[Saved entries]
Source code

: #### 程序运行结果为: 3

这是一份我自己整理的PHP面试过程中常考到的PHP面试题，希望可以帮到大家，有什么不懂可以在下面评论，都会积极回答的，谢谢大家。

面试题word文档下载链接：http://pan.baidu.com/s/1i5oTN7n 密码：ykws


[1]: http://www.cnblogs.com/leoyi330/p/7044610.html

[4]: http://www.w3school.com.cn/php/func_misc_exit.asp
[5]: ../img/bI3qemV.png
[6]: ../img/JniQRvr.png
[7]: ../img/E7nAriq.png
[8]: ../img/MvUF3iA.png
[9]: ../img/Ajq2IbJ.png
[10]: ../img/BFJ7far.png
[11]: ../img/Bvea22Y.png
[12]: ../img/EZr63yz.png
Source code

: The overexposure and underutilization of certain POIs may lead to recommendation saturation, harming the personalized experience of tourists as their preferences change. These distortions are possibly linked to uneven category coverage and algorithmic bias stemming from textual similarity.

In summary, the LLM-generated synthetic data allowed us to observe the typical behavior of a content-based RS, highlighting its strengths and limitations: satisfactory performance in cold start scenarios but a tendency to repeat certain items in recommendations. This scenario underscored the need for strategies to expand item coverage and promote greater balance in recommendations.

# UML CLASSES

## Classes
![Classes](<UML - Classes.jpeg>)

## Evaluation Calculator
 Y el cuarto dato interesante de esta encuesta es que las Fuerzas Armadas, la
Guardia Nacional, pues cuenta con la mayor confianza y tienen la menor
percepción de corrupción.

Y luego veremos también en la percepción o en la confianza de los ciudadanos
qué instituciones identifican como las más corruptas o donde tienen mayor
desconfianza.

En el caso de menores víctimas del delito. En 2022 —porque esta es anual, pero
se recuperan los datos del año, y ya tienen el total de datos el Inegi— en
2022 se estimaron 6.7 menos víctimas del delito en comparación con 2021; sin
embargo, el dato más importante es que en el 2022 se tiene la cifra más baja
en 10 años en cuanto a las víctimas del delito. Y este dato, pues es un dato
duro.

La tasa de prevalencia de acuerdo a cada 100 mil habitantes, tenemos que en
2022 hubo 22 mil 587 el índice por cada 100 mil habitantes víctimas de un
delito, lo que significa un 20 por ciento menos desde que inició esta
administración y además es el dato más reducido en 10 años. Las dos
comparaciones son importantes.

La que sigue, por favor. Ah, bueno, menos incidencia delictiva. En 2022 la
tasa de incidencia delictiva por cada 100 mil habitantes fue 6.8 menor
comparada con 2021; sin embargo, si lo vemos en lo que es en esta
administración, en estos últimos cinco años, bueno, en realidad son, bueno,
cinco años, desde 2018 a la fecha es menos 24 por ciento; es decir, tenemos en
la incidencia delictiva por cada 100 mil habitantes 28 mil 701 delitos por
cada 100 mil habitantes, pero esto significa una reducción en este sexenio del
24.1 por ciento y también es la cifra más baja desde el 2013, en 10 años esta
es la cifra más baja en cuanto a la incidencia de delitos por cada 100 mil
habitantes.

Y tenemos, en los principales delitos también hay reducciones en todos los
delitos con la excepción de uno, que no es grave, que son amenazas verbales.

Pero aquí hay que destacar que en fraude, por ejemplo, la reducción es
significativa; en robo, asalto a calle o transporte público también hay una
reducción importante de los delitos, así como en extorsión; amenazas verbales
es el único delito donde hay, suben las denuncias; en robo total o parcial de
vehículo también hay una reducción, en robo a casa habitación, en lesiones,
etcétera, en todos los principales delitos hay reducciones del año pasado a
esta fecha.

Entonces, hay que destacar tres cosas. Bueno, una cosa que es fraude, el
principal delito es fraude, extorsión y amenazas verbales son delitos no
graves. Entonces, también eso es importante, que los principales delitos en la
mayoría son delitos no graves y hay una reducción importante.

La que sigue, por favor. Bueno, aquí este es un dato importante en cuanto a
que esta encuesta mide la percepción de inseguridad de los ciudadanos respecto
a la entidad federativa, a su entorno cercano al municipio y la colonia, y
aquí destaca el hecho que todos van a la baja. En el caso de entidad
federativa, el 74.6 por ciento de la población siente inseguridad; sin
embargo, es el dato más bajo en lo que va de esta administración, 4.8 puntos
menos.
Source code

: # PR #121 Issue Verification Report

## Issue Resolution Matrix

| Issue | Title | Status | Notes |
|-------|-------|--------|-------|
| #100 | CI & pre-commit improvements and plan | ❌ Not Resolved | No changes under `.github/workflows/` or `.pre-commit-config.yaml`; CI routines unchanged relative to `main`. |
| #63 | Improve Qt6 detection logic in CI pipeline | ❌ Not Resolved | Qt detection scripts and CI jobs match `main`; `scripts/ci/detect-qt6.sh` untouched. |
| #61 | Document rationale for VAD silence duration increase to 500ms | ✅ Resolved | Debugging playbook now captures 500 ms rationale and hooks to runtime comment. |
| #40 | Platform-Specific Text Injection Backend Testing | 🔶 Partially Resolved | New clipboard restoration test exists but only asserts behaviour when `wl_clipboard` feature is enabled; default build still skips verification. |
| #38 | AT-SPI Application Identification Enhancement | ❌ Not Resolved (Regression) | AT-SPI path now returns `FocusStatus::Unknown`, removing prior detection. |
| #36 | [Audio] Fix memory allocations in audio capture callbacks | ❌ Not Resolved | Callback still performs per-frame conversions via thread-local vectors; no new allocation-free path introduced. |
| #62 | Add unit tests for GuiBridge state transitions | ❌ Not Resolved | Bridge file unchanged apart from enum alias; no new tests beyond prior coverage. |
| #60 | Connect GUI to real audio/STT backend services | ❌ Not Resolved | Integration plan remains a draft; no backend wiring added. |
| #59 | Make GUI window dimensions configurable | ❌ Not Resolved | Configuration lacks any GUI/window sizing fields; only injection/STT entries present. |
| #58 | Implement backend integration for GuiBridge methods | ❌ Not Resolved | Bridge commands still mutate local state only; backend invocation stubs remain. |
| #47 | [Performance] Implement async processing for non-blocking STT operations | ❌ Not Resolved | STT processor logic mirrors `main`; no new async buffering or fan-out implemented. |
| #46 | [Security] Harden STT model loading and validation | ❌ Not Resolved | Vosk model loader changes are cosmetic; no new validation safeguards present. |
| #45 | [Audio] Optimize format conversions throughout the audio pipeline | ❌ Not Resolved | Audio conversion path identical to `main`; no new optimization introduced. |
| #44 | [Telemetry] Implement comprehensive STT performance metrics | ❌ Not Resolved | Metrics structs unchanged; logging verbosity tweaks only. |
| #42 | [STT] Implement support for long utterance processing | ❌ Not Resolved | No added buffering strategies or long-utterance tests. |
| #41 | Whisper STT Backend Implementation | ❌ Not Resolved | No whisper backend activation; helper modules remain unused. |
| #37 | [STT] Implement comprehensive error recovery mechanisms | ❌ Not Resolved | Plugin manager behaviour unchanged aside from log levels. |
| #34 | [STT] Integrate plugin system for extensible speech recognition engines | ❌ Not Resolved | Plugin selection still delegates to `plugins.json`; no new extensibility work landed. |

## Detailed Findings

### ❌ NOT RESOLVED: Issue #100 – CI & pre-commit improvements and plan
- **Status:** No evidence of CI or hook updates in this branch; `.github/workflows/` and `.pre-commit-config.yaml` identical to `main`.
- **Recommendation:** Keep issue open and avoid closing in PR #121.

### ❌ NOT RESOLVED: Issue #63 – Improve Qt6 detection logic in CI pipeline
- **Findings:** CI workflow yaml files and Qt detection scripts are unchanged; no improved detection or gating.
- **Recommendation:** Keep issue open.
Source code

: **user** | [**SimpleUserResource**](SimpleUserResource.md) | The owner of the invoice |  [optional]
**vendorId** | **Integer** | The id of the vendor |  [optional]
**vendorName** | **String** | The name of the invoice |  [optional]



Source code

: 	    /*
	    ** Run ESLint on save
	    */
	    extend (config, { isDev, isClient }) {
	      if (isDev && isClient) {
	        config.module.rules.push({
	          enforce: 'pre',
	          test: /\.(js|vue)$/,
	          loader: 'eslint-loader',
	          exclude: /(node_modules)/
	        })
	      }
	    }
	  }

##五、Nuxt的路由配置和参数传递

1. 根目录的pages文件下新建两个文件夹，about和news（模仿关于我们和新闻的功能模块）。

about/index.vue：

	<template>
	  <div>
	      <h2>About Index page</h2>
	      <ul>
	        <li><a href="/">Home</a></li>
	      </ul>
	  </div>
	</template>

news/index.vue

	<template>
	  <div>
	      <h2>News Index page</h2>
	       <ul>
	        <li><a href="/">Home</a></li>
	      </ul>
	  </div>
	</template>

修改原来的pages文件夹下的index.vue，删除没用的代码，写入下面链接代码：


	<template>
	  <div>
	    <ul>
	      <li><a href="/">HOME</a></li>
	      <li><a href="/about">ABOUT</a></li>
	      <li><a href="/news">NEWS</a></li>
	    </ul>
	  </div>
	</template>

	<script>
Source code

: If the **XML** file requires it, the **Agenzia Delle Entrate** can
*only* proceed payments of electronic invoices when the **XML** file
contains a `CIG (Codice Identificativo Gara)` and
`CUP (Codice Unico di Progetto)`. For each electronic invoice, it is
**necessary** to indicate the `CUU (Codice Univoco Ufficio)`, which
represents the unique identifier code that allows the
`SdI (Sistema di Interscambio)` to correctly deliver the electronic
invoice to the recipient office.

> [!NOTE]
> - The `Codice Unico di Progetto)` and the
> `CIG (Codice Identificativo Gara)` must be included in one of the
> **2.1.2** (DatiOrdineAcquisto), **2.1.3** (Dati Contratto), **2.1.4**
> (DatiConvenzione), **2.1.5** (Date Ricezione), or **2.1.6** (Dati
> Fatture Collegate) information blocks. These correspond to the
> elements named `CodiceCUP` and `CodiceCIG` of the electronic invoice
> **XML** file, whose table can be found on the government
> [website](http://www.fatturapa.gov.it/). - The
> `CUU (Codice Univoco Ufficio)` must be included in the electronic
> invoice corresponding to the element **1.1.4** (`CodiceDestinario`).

▶ THE TASK: Reproduce the material starting with the line that contains "##五、Nuxt的路由配置和参数传递" and continuing through the final line of the material, including both of those lines.

▶ RESULT OF THIS EXERCISE:
##五、Nuxt的路由配置和参数传递

1. 根目录的pages文件下新建两个文件夹，about和news（模仿关于我们和新闻的功能模块）。

about/index.vue：

	<template>
	  <div>
	      <h2>About Index page</h2>
	      <ul>
	        <li><a href="/">Home</a></li>
	      </ul>
	  </div>
	</template>

news/index.vue

	<template>
	  <div>
	      <h2>News Index page</h2>
	       <ul>
	        <li><a href="/">Home</a></li>
	      </ul>
	  </div>
	</template>

修改原来的pages文件夹下的index.vue，删除没用的代码，写入下面链接代码：


	<template>
	  <div>
	    <ul>
	      <li><a href="/">HOME</a></li>
	      <li><a href="/about">ABOUT</a></li>
	      <li><a href="/news">NEWS</a></li>
	    </ul>
	  </div>
	</template>

	<script>
Source code

: If the **XML** file requires it, the **Agenzia Delle Entrate** can
*only* proceed payments of electronic invoices when the **XML** file
contains a `CIG (Codice Identificativo Gara)` and
`CUP (Codice Unico di Progetto)`. For each electronic invoice, it is
**necessary** to indicate the `CUU (Codice Univoco Ufficio)`, which
represents the unique identifier code that allows the
`SdI (Sistema di Interscambio)` to correctly deliver the electronic
invoice to the recipient office.

> [!NOTE]
> - The `Codice Unico di Progetto)` and the
> `CIG (Codice Identificativo Gara)` must be included in one of the
> **2.1.2** (DatiOrdineAcquisto), **2.1.3** (Dati Contratto), **2.1.4**
> (DatiConvenzione), **2.1.5** (Date Ricezione), or **2.1.6** (Dati
> Fatture Collegate) information blocks. These correspond to the
> elements named `CodiceCUP` and `CodiceCIG` of the electronic invoice
> **XML** file, whose table can be found on the government
> [website](http://www.fatturapa.gov.it/). - The
> `CUU (Codice Univoco Ufficio)` must be included in the electronic
> invoice corresponding to the element **1.1.4** (`CodiceDestinario`).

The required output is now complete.